Output each line of the data word for word, from the first through the line that holds "left front paw: (1495, 1646)", and leave off whatever follows.
Data provided below:
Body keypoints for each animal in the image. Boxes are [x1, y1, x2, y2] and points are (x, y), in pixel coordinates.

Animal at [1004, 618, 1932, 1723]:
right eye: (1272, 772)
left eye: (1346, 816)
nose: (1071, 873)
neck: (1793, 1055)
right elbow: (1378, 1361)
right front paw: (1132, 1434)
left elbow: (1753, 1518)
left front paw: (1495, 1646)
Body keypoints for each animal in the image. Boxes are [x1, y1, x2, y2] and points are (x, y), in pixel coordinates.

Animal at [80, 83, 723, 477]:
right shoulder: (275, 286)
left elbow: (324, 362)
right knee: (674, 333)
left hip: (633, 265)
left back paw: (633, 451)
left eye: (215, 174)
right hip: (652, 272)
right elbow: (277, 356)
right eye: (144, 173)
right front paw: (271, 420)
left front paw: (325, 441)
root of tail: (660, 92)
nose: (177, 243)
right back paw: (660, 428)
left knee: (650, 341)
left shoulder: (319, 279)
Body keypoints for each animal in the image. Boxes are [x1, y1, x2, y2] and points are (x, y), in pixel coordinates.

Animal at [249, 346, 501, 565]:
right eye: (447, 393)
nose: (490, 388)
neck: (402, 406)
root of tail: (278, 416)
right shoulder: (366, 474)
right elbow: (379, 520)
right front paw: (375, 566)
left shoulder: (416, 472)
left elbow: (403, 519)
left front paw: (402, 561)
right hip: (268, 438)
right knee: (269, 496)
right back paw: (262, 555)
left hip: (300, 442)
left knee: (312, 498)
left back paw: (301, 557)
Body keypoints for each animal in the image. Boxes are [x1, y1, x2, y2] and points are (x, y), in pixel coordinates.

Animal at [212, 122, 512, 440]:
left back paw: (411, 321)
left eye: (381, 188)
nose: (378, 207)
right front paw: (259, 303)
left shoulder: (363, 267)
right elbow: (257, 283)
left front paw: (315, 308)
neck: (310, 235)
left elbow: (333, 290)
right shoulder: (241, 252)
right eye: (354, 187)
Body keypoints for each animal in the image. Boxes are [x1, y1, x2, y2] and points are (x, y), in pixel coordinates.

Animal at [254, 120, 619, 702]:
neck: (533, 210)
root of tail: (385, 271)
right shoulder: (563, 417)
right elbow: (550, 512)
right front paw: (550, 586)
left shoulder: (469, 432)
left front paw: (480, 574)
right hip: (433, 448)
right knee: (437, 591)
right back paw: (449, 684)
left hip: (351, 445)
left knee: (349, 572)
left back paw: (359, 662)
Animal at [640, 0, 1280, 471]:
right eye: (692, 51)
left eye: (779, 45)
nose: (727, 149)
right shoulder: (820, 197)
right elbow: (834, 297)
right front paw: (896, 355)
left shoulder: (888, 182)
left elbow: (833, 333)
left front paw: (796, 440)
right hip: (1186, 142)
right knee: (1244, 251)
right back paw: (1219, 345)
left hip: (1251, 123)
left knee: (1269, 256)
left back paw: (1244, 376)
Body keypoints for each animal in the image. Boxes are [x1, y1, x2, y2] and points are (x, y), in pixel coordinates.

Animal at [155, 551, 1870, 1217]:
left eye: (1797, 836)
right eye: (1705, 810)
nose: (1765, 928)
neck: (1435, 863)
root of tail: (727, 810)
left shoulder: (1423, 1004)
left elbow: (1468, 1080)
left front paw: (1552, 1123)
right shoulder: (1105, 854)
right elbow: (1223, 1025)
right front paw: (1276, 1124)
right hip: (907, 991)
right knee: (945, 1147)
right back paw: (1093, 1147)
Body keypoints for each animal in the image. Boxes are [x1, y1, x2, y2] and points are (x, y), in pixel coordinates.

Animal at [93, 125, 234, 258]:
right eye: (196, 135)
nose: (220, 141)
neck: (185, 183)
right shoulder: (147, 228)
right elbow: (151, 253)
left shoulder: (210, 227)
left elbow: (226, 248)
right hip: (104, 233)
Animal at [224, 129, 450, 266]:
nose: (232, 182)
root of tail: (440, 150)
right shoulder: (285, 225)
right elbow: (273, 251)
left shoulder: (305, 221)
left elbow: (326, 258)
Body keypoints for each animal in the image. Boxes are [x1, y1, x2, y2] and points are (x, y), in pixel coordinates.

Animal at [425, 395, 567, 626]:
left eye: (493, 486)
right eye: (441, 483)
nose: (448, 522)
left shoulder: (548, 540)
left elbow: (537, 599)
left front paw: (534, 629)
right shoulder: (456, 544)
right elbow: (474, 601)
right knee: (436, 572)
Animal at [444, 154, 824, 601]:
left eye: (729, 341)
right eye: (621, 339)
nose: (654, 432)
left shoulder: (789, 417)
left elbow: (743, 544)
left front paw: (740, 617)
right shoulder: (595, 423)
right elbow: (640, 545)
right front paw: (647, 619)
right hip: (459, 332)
End of Data provided.
■ Response to the exercise
Body keypoints for each animal in the image. Boxes are [x1, y1, x2, y2] and points are (x, y), in pixel coordinates.

Animal at [1004, 618, 1932, 1723]:
right eye: (1272, 772)
left eye: (1346, 816)
nose: (1071, 873)
neck: (1793, 1055)
right elbow: (1378, 1361)
right front paw: (1132, 1434)
left elbow: (1753, 1518)
left front paw: (1495, 1646)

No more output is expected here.